--- STORED DATA ---

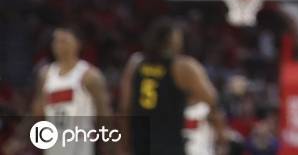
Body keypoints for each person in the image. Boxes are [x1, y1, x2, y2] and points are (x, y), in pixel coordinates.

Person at [118, 19, 223, 155]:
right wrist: (221, 134)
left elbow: (124, 108)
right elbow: (212, 100)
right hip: (169, 144)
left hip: (140, 143)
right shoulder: (182, 66)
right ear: (172, 41)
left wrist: (123, 143)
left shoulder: (135, 64)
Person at [30, 26, 112, 155]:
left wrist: (108, 146)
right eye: (56, 41)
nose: (59, 45)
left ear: (77, 44)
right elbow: (37, 111)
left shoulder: (89, 75)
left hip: (80, 148)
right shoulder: (46, 74)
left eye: (64, 40)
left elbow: (104, 114)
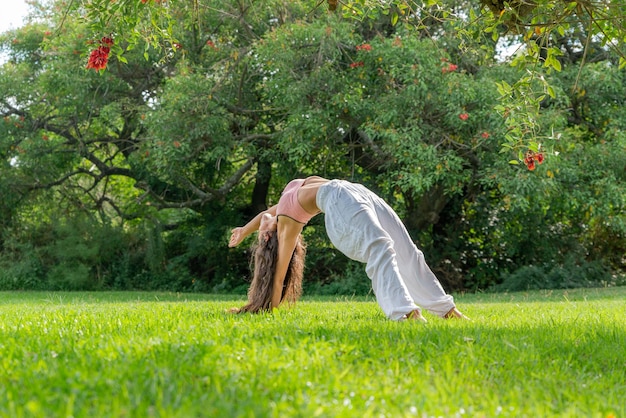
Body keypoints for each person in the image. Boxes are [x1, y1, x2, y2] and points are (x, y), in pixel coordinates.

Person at [228, 176, 467, 322]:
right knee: (380, 247)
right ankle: (404, 311)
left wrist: (242, 230)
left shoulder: (281, 205)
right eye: (262, 234)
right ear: (271, 237)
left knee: (408, 251)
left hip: (356, 191)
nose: (262, 227)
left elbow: (263, 215)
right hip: (338, 199)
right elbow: (278, 277)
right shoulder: (287, 226)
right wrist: (267, 306)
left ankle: (446, 309)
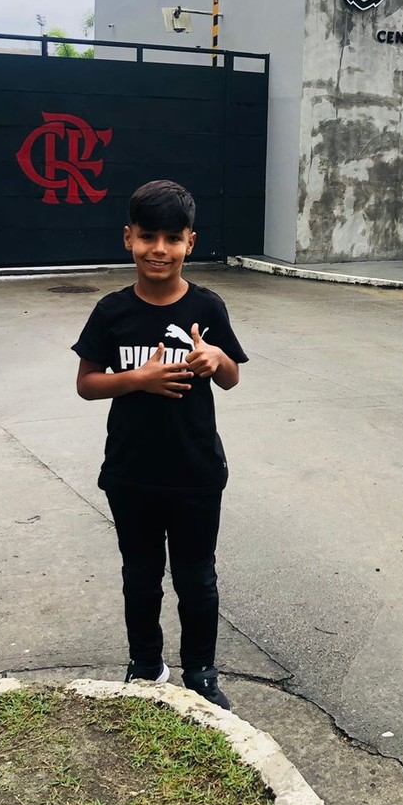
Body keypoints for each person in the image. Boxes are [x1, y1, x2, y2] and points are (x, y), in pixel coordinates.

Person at [72, 180, 248, 710]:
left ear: (190, 244)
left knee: (197, 579)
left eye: (172, 238)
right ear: (128, 238)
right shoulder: (111, 311)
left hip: (195, 472)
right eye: (148, 236)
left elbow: (232, 377)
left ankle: (200, 672)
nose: (159, 249)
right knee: (140, 577)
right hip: (130, 472)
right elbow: (86, 384)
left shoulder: (207, 306)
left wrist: (215, 359)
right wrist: (139, 379)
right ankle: (146, 665)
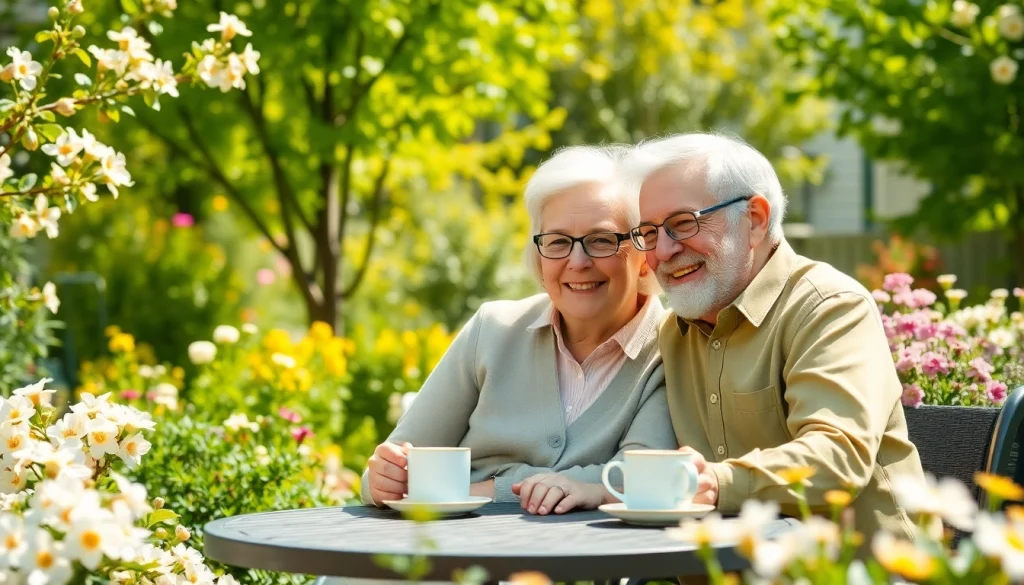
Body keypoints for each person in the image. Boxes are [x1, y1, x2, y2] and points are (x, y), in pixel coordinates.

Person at [618, 131, 931, 540]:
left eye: (682, 223)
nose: (661, 251)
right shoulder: (673, 332)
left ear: (755, 220)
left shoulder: (828, 306)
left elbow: (838, 458)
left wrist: (716, 482)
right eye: (649, 232)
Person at [361, 145, 677, 516]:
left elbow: (639, 476)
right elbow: (396, 465)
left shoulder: (672, 347)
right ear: (539, 258)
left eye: (602, 240)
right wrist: (384, 478)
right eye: (558, 242)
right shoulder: (492, 330)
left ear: (644, 256)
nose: (578, 262)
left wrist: (478, 489)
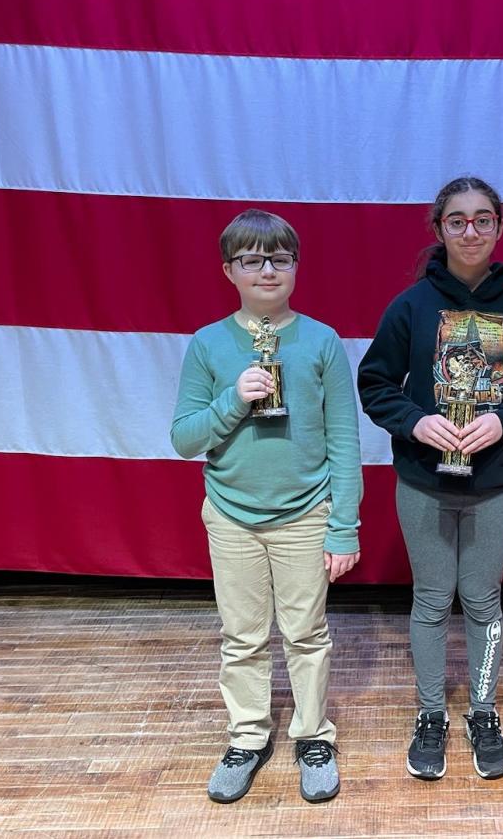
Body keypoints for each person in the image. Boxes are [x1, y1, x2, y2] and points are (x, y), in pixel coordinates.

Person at [357, 177, 503, 781]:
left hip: (496, 485)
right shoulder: (411, 307)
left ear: (499, 228)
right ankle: (430, 715)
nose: (469, 231)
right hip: (424, 481)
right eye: (457, 221)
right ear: (439, 228)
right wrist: (416, 421)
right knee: (430, 601)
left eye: (482, 220)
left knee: (482, 601)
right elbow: (375, 385)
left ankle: (481, 709)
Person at [170, 209, 363, 805]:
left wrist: (343, 526)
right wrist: (234, 398)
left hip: (306, 513)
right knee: (243, 636)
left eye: (280, 259)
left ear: (296, 268)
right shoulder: (207, 344)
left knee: (306, 633)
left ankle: (312, 734)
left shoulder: (322, 341)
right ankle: (248, 736)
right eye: (252, 260)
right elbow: (184, 439)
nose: (268, 271)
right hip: (231, 515)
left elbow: (344, 440)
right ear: (230, 270)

---

▶ _EXERCISE INSTRUCTIONS_: Go through the records and show every line with the string "knee" in it.

▶ _ANSWER TO THIS PROBLEM_:
right knee: (380, 247)
left knee: (408, 251)
left knee: (197, 579)
right knee: (140, 577)
right knee: (430, 601)
left knee: (482, 601)
right knee: (243, 636)
left knee: (306, 633)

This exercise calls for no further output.